Contestants must work together to navigate through the dark to escape each stage. Once a stage is cleared, the contestants must decide on a member of their group to expel. If they fail, two contestants are randomly expelled.
In a further twist, ‘moles’ are thrown into the mix aiming to sabotage the team’s escape. Specific stages include ‘Spot the Moving Statue’, where contestants are shown three statues with a chain attached to their feet. They are given one key and, within a time limit, must decide which is not a real statue and lock that statue’s chain to a fence. When the time is up, the fake statue begins to move.
Miyauchi says this and other rounds are structured to “give a chill down the spine”. A digital clock counting down from 10 minutes puts pressure on the competitors, and an eyeball peers over them from a hole in the wall to add creepiness.

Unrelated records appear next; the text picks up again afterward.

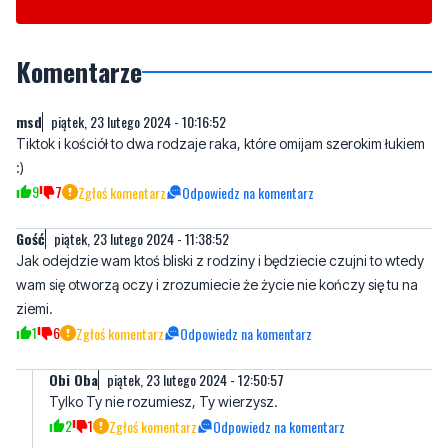
msd
piątek, 23 lutego 2024 - 10:16:52
Tiktok i kościół to dwa rodzaje raka, które omijam szerokim łukiem
:)
9
7
Zgłoś komentarz
Odpowiedz na komentarz
Gość
piątek, 23 lutego 2024 - 11:38:52
Jak odejdzie wam ktoś bliski z rodziny i będziecie czujni to wtedy
wam się otworzą oczy i zrozumiecie że życie nie kończy się tu na
ziemi.
1
6
Zgłoś komentarz
Odpowiedz na komentarz
Obi Oba
piątek, 23 lutego 2024 - 12:50:57
Tylko Ty nie rozumiesz, Ty wierzysz.
2
1
Zgłoś komentarz
Odpowiedz na komentarz
karol
piątek, 23 lutego 2024 - 21:43:24
piekło istnieje, w kościele
1
3
Zgłoś komentarz
Odpowiedz na komentarz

In a separate studio, a pair of celebrities watch the drama unfold and provide commentary. Viewers are encouraged to solve the riddles and to switch the living room lights off to view the show.
Dark Doubt is pre-recorded and requires a fixed-rig set-up of hidden cameras in non-studio locations. Settings include an abandoned house and hospital, a factory, school and even a cruise ship. A set could also be dressed as an alternate to actual locations.
Miyauchi says this adaptability means Dark Doubt could be considered by a range of buyers, while the “consistently dark and striking visuals” diverge from typical gameshow formats.
“It is highly scalable by setting out challenges in different locations,” he adds.
The series is pitched as a more family friendly way of tapping into the game-induced horror of worldwide smash Squid Game.
“Guessing games and escape gameshows have been around for a long time and Japan is famous for horror with a focus on psychological fear,” says Miyauchi. “We’ve found a new twist by allowing darkness and fear to affect the gameplay and relationships between the contestants. We want to create challenges that can be overcome with a brave and fearless mindset.”
Targeting family-viewing, skewed towards younger audiences, the show has been a hit domestically since airing on Nippon TV last December. It captured a 35.6% share of 4-12s, 29.3% of men aged 20-34 and 31.5% of women aged 20-34, according to Nippon TV data.